Dans l’hypothèse adoptée par Euripide, Hélène aurait été enlevée dans les airs par Mercure et enveloppée d’un nuage, puis transportée dans le palais du sage Protée, roi de Pharos, en Égypte, afin que Ménélas pût l’y retrouver chaste et fidèle. C’est par la bouche même d’Hélène que le poète nous met, dès le début de la pièce, au courant de ces événements. Tout à coup Protée meurt ; son fils et successeur, Théoclymène, se dispose à épouser Hélène, et ordonne des préparatifs magnifiques pour la cérémonie nuptiale. Sur ces entrefaites, survient Ménélas, jeté par la tempête dans l’Île de Pharos. La reconnaissance et la réunion des deux époux forment le sujet de la pièce ; les obstacles qu’oppose à leur départ l’amour de Théoclymène en constituent le nœud.

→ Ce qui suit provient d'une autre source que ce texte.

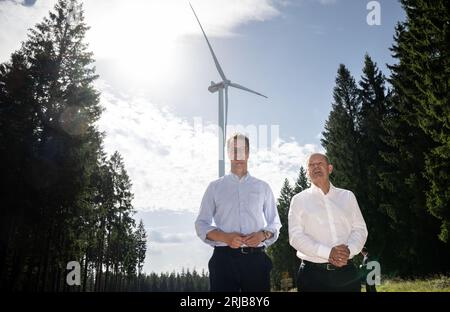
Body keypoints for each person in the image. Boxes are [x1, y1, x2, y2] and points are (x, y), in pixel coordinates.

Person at [195, 133, 281, 292]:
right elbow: (201, 224)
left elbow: (275, 222)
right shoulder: (214, 187)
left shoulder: (263, 187)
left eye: (242, 150)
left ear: (248, 153)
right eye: (234, 150)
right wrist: (225, 237)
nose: (238, 155)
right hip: (223, 261)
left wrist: (262, 235)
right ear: (228, 154)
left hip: (256, 261)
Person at [288, 153, 368, 292]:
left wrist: (349, 251)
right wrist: (328, 253)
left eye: (320, 164)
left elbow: (360, 229)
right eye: (311, 165)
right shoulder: (298, 200)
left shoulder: (347, 196)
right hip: (312, 277)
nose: (316, 167)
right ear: (307, 172)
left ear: (330, 168)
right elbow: (295, 237)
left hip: (346, 274)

Le dénoûment est dû à l’intervention des Dioscures, qui déclarent au roi d’Égypte qu’il serait insensé et impie de s’opposer à la volonté du Destin, qui a décidé qu’Hélène n’appartiendrait qu’à son époux. Ce changement apporté au mythe d’Hélène n’appartient pas en propre à Euripide ; il ne l’obtient qu’en exhumant et en accommodant arbitrairement à son but une légende mise en circulation par le poète Stésichore, cité par Platon au neuvième livre de sa République. Stésichore avait représenté le fantôme d’Hélène suivant Pâris à Troie. On ne saurait évidemment supposer qu’Euripide ait pris cette idée au sérieux, et qu’il ait considéré cette forme de tradition fabuleuse comme vraie et authentique. Il ne s’en sert que pour les besoins de son invention tragique. Le sujet d’Hélène roule tout entier sur la délivrance de l’héroïne en Égypte, où Théoclymène veut la forcer violemment à l’épouser, délivrance qui s’opère uniquement par l’habileté des desseins d’Hélène elle-même, que Ménélas ne fait qu’exécuter. Elle est la tête, il est le bras. « Le pays et le peuple d’Égypte, remarque Ottfried Müller, étrangement grécisés, if faut le dire, sous presque tous les rapports, fournissent un fonds intéressant à l’imagination. Théonoé, une sœur du roi, vierge prophétique, instruite par le Destin, pure comme une prêtresse, et pourtant pleine d’une compassion tout humaine, Théonoé, qui veille sur les projets de l’époux comme une divinité protectrice, est certainement une belle et grande invention du poète. »

Tel qu’Euripide le traite dans cette pièce, le mythe d’Hélène offre une grande ressemblance avec l’action d'Iphigénie en Tauride. Le côté saisissant de cette tragédie, c’est qu’elle sort entièrement des habitudes du poète. On sait que ses attaques contre le sexe féminin lui avaient valu le surnom d’Ennemi des femmes ; dans l’Hélène, il semble faire amende honorable, en leur donnant le beau rôle.

Le style de l’Hélène est élégant, harmonieux, coulant et flexible. Malheureusement, les personnages discutent, disons le mot, avocassent trop souvent et oublient, dans le plaisir d’étaler leur faconde, qu’ils sont là pour autre chose qu’un assaut d’éloquence ; ils ont le tort de parler plus qu’ils n’agissent, défaut capital à la scène.

Hélène (l’enlèvement d’), tableaux de Raphaël, du Guide, de Cl. Lorrain, etc. V. enlèvement.